After a close encounter with a dark gray domed 40-45 foot diameter disk back in July 1967 in Mayport, Florida, Ramona Clark described to me how within 4 days her home erupted with poltergiest activity. There were knocking sounds, footsteps, odors, and a male voice, from time to time, calling her name. In the weeks and months that followed the mother and her teenaged son (who also witnessed the UFO) began to awaken around 3 a.m., immobilized by tingling paralysis, seeing small glowing bluish and golden balls of light and humanoid beings in their bedrooms.

The parapsychologists usually don't want to have anything to do with ufology's “alien” data, and often vice versa, while the cryptozoologists don't generally want to touch the paranormal and UFO “alien” aspects, and so around and around it all goes. Thus these people become specialists who selectively examine only evidence that seemingly applies to the surface appearances of their own particlar field of choice; their preconceived representation of their particular subject. Meanwhile, founding members of FREE, like the late Dr. Edgar Mitchell and Harvard astrophysicist Dr. Rudy Schild have hammered away at a thing called Quantum Hologram Theory (QHT) to explain many anomalies that seem associated with the UFO contact phenomena.
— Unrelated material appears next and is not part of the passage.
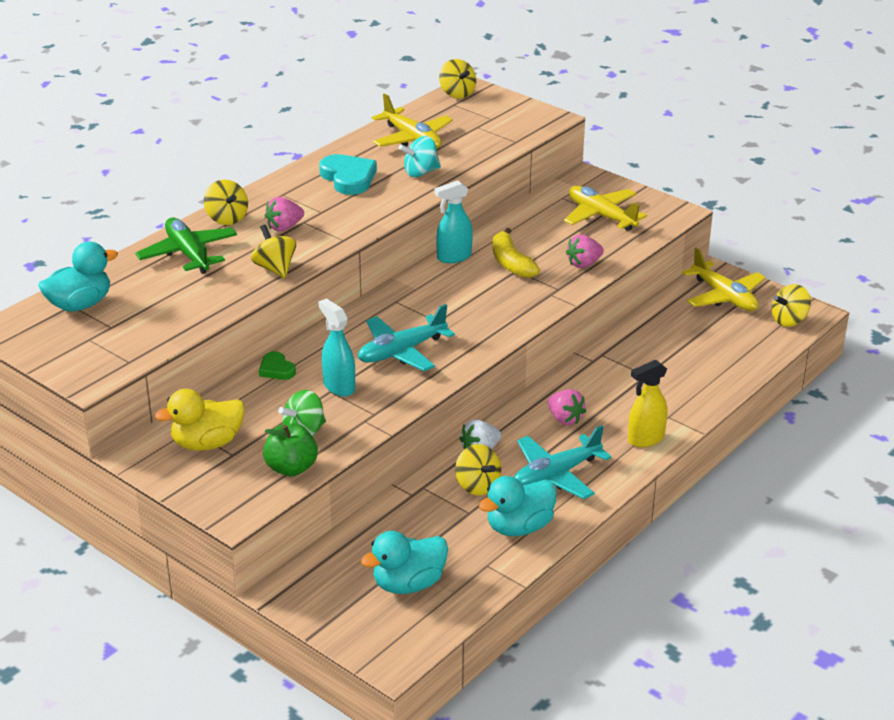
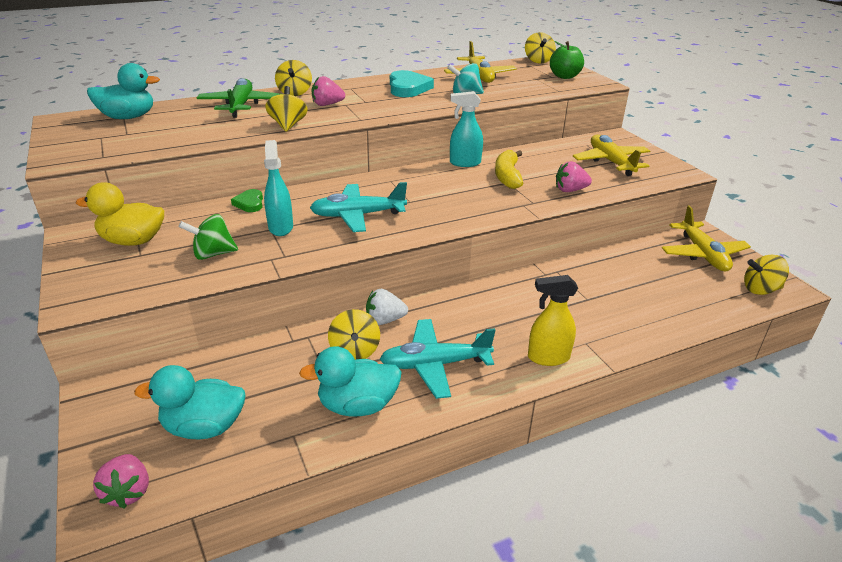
camera: 25 degrees right, 0 degrees up
(291, 468) = (168, 279): green apple -> green apple (564, 76)
(565, 419) = (483, 315): pink strawberry -> pink strawberry (128, 492)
Check out my interview in this issue with Rey Hernandez, A FREE co-founder, for his own deep thoughts and insights on this concept and how his own personal contact experiences led him to meeting Doctors Mitchell and Schild and coming to gravitate toward their conclusions. When it comes to UFOs and the paranormal, Dr. Schild has been quoting saying: “The key point is that Quantum Hologram formulation sensibly explains all of the modern miracles.” A few decades back, Keel compared ufology to an “infant pseudoscience,” and as we approach 2017 we will soon be celebrating [if that's what you wanna call it] ufology's 70th anniversary. Sadly, ufology doesn't need the CIA, NSA, Air Force, MIB, or anyone else to hinder its progress. It seems to be mired up and sinking in psychological quicksand of its own creation. Its fearless leaders are too often self-styled egocentric “experts” who strive to maintain an outdated series of subjective ideas and concepts, peddling them as obvious and factual, when in reality there exists no real and hard proof of any genuine scientific substance. Ufology for most is more of a belief system, a religion, than a true science-based discipline where you follow the evidence trail rather than preferred and untested beliefs, concepts and theories.

I always liked this title from one of John Keel's chapters in his book UFOs: Operations Trojan Horse, which was entitled: To Hell with the Answer! What's the Question?